Small Businesses Prefer Mobile Payments to EMV
It’s been nearly a year since the EMV liability shift took place last October, and while it seems more consumers are actively using their chip-embedded payment cards, it appears that the EMV standards are actively backfiring with small businesses. The CAN Capital Small Business Health Index shows that small retailers are turning away from EMV at increasing numbers, and are increasing their acceptance of mobile payments systems for customer payments.
The study revealed that about 34 percent of small businesses (about one in three) are currently accepting mobile payment options like Apple Pay and Android Pay, a huge increase over the April 2015 index, when about 13 percent were actively accepting mobile payments. While an interesting statistic, it is even more telling when juxtaposed against the percentage of small business respondents who said their point of sale systems are actually EMV compatible – just 27 percent. This is despite the huge risk in liability, particularly for small businesses who aren’t EMV compliant. Despite the risks, the Index shows that an overwhelming majority of small businesses – 70 percent – do not plan to invest in any type of new payments technologies in the next 12 months.

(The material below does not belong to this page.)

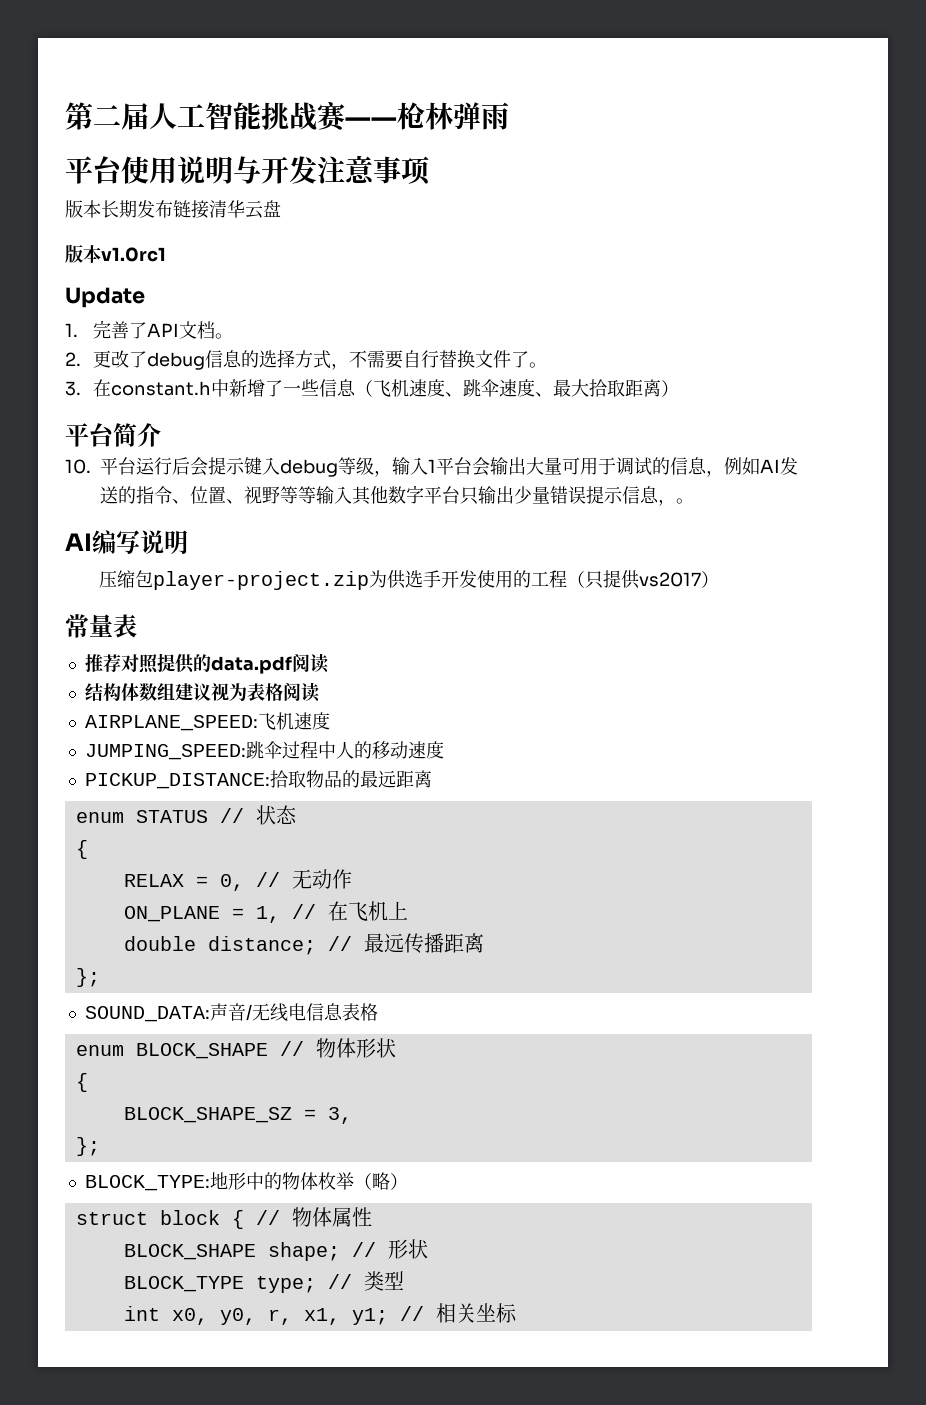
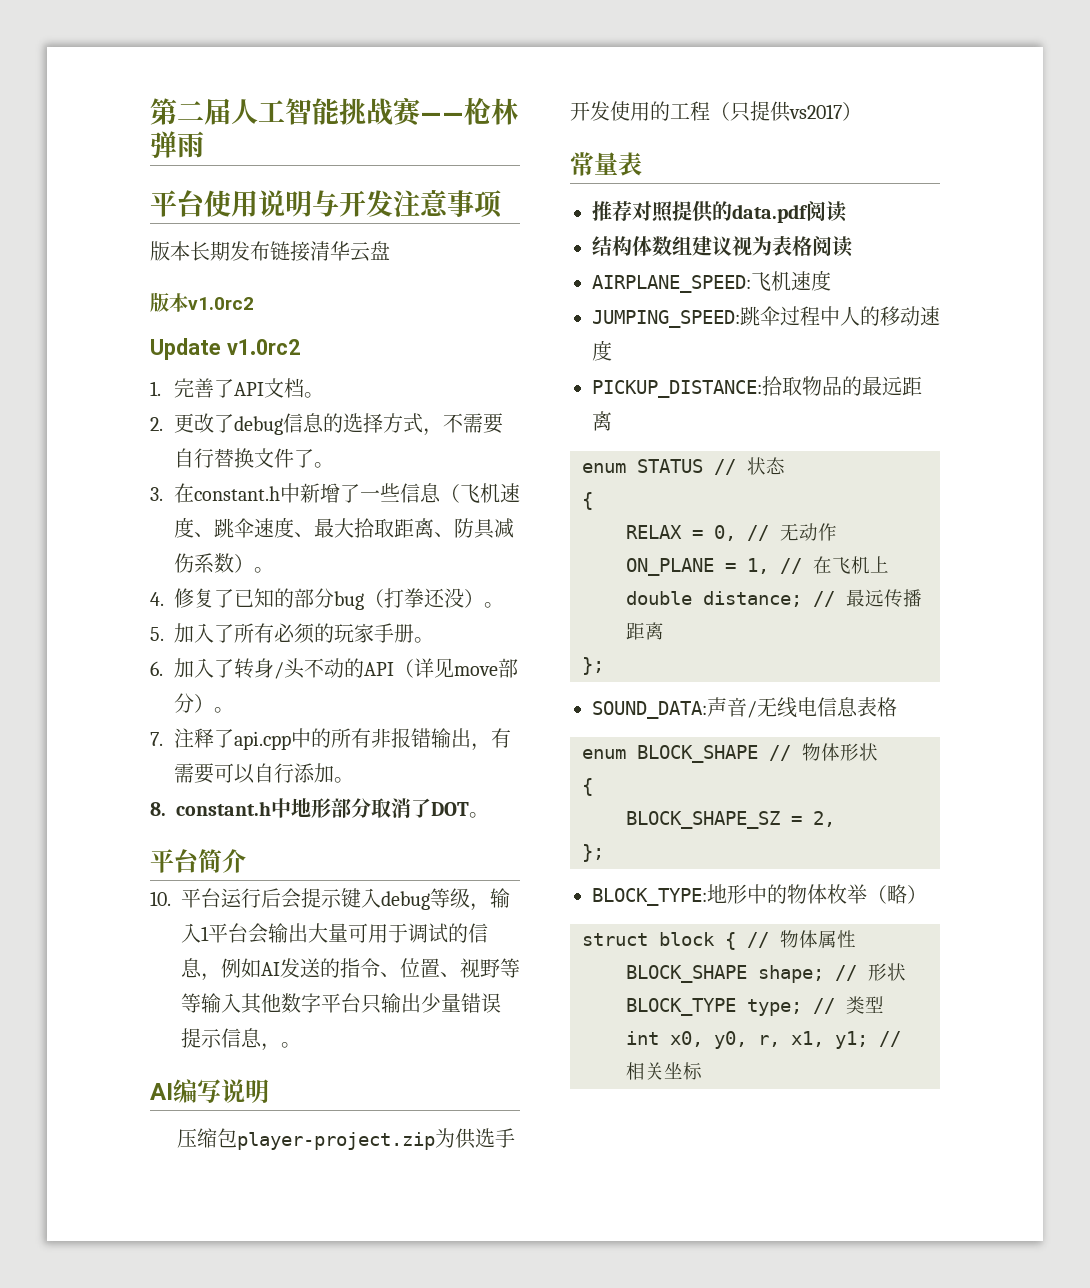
[101,247,166,262] v1.0rc1 -> [188,297,254,310] v1.0rc2
(145, 297) none -> [226,339,300,355] v1.0rc2
[661,380,680,397] ） -> [433,518,514,539] [173,553,274,573] [150,588,504,610] [150,623,434,644] [150,658,518,679] [173,693,234,713] [150,728,511,751] [173,763,354,784] [150,798,489,818] 、防具减伤系数）。 // 4.修复了已知的部分bug（打拳还没）。 // 5.加入了所有必须的玩家手册。 // 6.加入了转身/头不动的API（详见move部分）。 // 7.注释了api.cpp中的所有非报错输出，有需要可以自行添加。 // 8. constant.h中地形部分取消了DOT。
[327,1107,352,1124] 3, -> [813,811,835,827] 2,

CAN Capital CEO Daniel DeMeo told Mobile Payments Today, “It's concerning how many small businesses are leaving themselves open to paying for liabilities and losses from potential credit card fraud. By working with payment processors, small businesses should work out a plan to upgrade their payment systems both to protect themselves and to better serve their customers."

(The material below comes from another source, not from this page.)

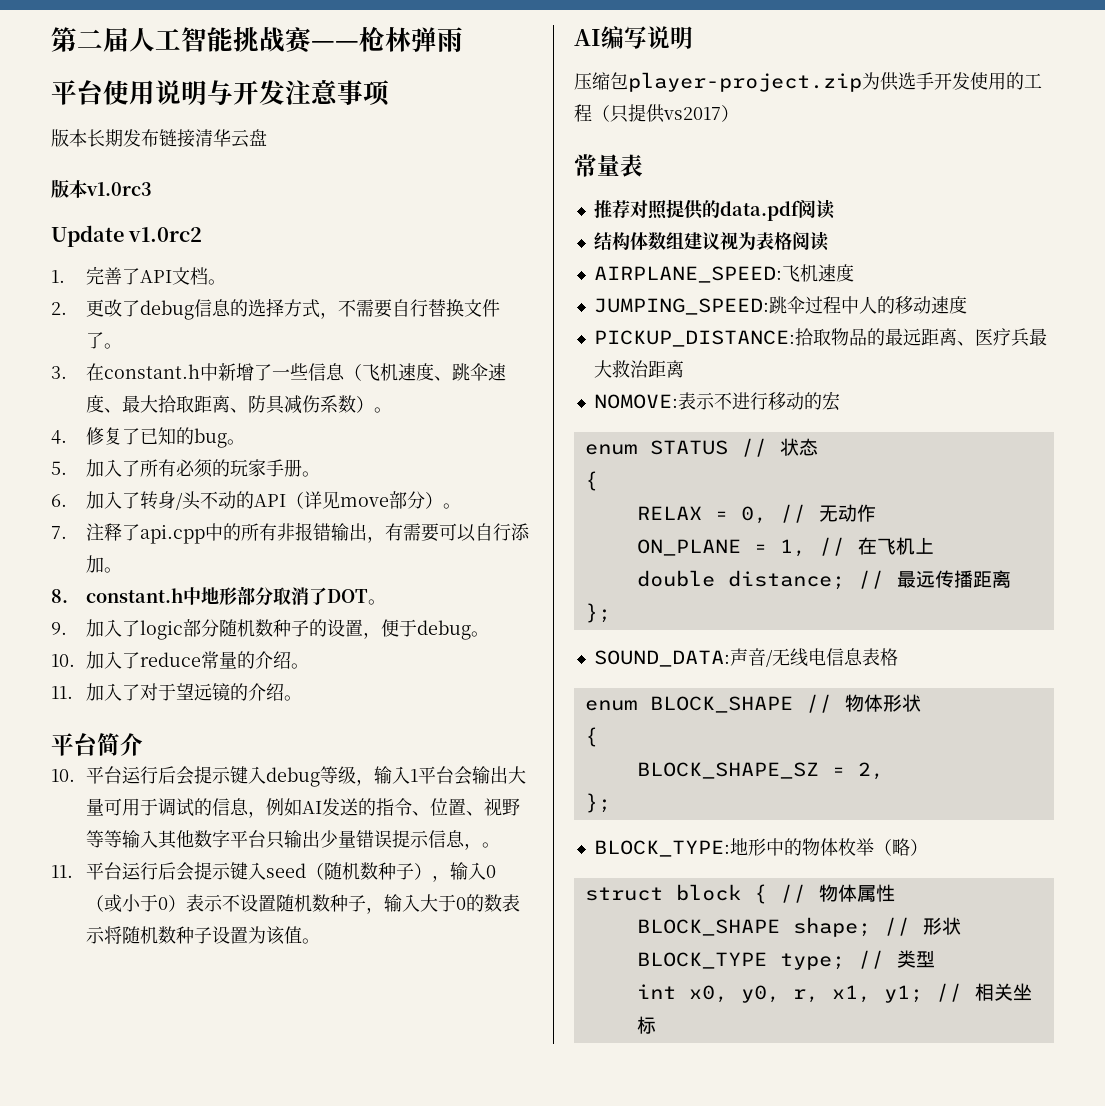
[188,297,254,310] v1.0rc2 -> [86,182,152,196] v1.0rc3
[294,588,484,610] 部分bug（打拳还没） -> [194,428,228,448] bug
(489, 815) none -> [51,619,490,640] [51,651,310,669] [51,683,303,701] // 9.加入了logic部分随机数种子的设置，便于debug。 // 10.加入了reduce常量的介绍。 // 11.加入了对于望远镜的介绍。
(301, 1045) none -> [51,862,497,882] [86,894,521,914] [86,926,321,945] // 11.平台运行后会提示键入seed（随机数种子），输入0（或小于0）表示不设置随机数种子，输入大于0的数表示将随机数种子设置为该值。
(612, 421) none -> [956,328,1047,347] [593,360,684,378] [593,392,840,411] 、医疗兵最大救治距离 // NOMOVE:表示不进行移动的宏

DeMeo considers these developments to be concerning, saying small businesses should work with payment processors to upgrade their systems so that they will be better able to protect themselves and serve their customers. An article in Payment Week states that the rejection of EMV by small businesses could actually have an adverse effect on the industry as a whole, causing the larger retailers who have accepted EMV to wonder why they are even bothering with it.

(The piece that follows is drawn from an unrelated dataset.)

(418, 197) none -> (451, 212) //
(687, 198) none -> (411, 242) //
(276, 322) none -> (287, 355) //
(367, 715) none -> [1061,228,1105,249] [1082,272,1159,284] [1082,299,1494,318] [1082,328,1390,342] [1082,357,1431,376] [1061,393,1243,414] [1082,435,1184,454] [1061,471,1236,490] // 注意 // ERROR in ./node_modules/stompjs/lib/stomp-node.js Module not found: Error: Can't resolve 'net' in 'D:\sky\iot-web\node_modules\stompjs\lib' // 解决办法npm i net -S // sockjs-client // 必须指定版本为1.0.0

Just how liable businesses are if they decide to ditch credit cards altogether in favor of mobile payments is unclear, but it appears to be an unexpected workaround to eliminate EMV liability. The fact that many businesses are willing to risk the liability shift is of great concern to payment processors, and it is one they need to address as quickly as possible. Payment processors need to make the move to EMV easier and cheaper for small businesses, so rather than eschewing the chip cards altogether, they welcome them as part of a customer-driven, convenient payment mix.
Time will tell if mobile payments will become preferred over EMV in the long run. Mobile payments are certainly seeing increased use, but the overall market share is still very small when compared to other forms of payment. And they are more convenient than EMV – mobile payments only require a quick tap on the payment terminal, the speed of which is familiar to customers accustomed to the “swipe and go” method of traditional magstripe cards versus the necessity to leave the EMV card in the payment terminal until the conclusion of the transaction (Mastercard and Visa have developed ways that may speed up EMV transactions, so that they are closer to the quickness of old magstripe cards). However, given the number of smartphone users out there (and with every smartphone having some sort of mobile wallet preinstalled), the potential customer base is huge. Plus, news of PayPal’s implementation of NFC payments within its own app only increases that potential customer base. Payment processors would like to see the majority of customers using EMV payment cards, but whether EMV or mobile payments wins out as a consumer’s preferred method of payment is up to the consumer. Meanwhile, it is wise for merchants to become equipped to accept both mobile and EMV payment methods – after all, it’s about serving the customer.